Another of Murdock's' ingenious schemes, was his proposed method
of transmitting letters and packages through a tube exhausted by
an air-pump. This project led to the Atmospheric Railway, the
success of which, so far as it went, was due to the practical
ability of Murdock's pupil, Samuel Clegg. Although the
atmospheric railway was eventually abandoned, it is remarkable
that the original idea was afterwards revived and practised with
success by the London Pneumatic Dispatch Company.
In 1815, while Murdock was engaged in erecting an apparatus of
his own invention for heating the water for the baths at
Leamington, a ponderous cast-iron plate fell upon his leg above
his ankle, and severely injured him. He remained a long while at
Leamington, and when it was thought safe to remove him, the
Birmingham Canal Company kindly placed their excursion boat at
his disposal, and he was conveyed safely homeward. So soon as he
was able, he was at work again at the Soho factory.

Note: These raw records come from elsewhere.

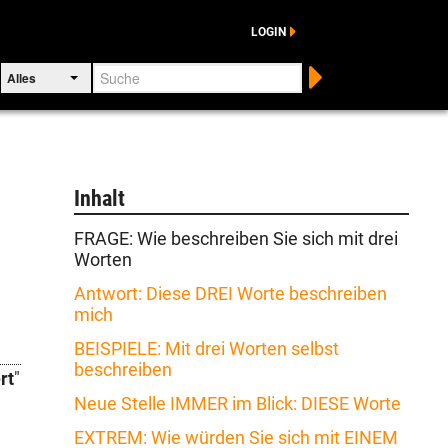
LOGIN
Suche
Alles
Inhalt
FRAGE: Wie beschreiben Sie sich mit drei
Worten
Antwort: Diese DREI Worte beschreiben
mich
BEISPIELE: Mit drei Worten selbst
beschreiben
rt
"
Neue Stelle IMMER im Blick: DIESE Worte
EXTREM: Wie würden Sie sich mit EINEM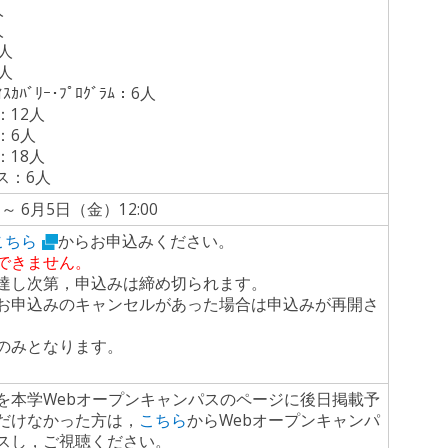
人
人
人
人
ﾊﾞﾘｰ･ﾌﾟﾛｸﾞﾗﾑ：6人
12人
6人
18人
：6人
 ～ 6月5日（金）12:00
こちら
からお申込みください。
できません。
達し次第，申込みは締め切られます。
お申込みのキャンセルがあった場合は申込みが再開さ
のみとなります。
を本学Webオープンキャンパスのページに後日掲載予
だけなかった方は，
こちら
からWebオープンキャンパ
スし，ご視聴ください。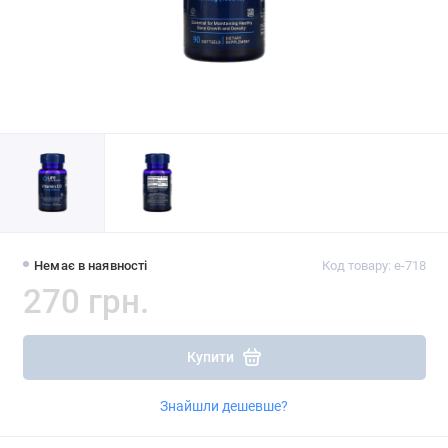
Немає в наявності
Код товару: e-718
270 грн.
Купити
Знайшли дешевше?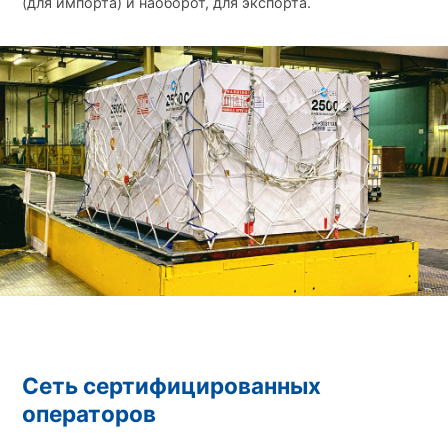
(для импорта) и наоборот, для экспорта.
Сеть сертифицированных
операторов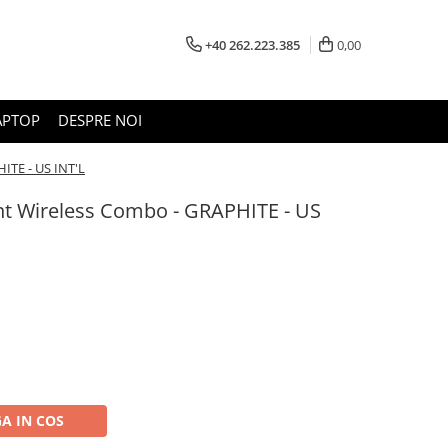
+40 262.223.385
0,00
APTOP
DESPRE NOI
ITE - US INT'L
t Wireless Combo - GRAPHITE - US
A IN COS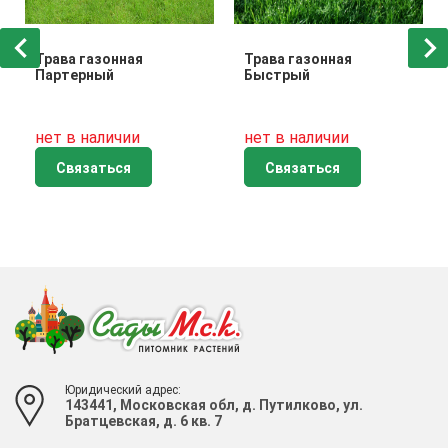
Трава газонная
Трава газонная
Партерный
Быстрый
нет в наличии
нет в наличии
Связаться
Связаться
Юридический адрес:
143441, Московская обл, д. Путилково, ул.
Братцевская, д. 6 кв. 7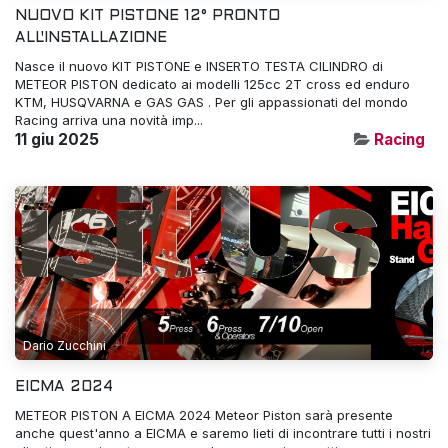
NUOVO KIT PISTONE 12° PRONTO
ALL'INSTALLAZIONE
Nasce il nuovo KIT PISTONE e INSERTO TESTA CILINDRO di
METEOR PISTON dedicato ai modelli 125cc 2T cross ed enduro
KTM, HUSQVARNA e GAS GAS . Per gli appassionati del mondo
Racing arriva una novità imp...
11 giu 2025
Racing
Dario Zucchini
EICMA 2024
METEOR PISTON A EICMA 2024 Meteor Piston sarà presente
anche quest'anno a EICMA e saremo lieti di incontrare tutti i nostri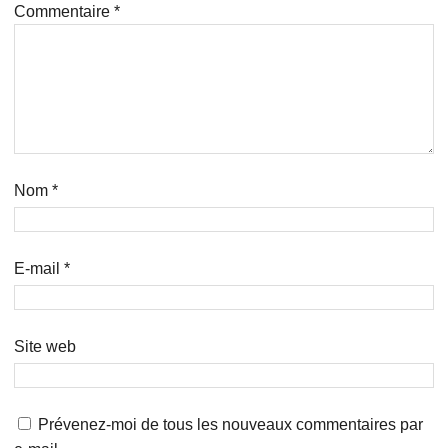
Commentaire
*
Nom
*
E-mail
*
Site web
Prévenez-moi de tous les nouveaux commentaires par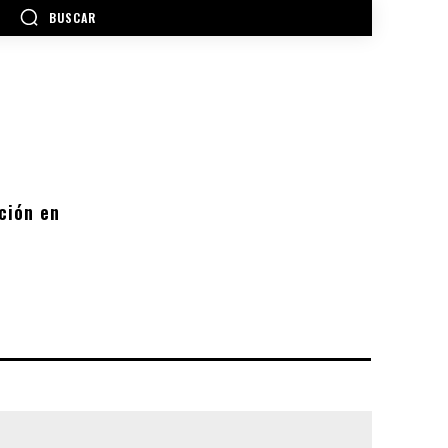
BUSCAR
ción en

Although the elder Watt had to a certain extent ignored the uses
of steam as applied to navigation, being too much occupied with
developing the powers of the pumping and rotary engine, the young
partners, with the stout aid of Murdock, took up the question.
They supplied Fulton in 1807 with his first engine, by means of
which the Clermont made her first voyage along the Hudson river.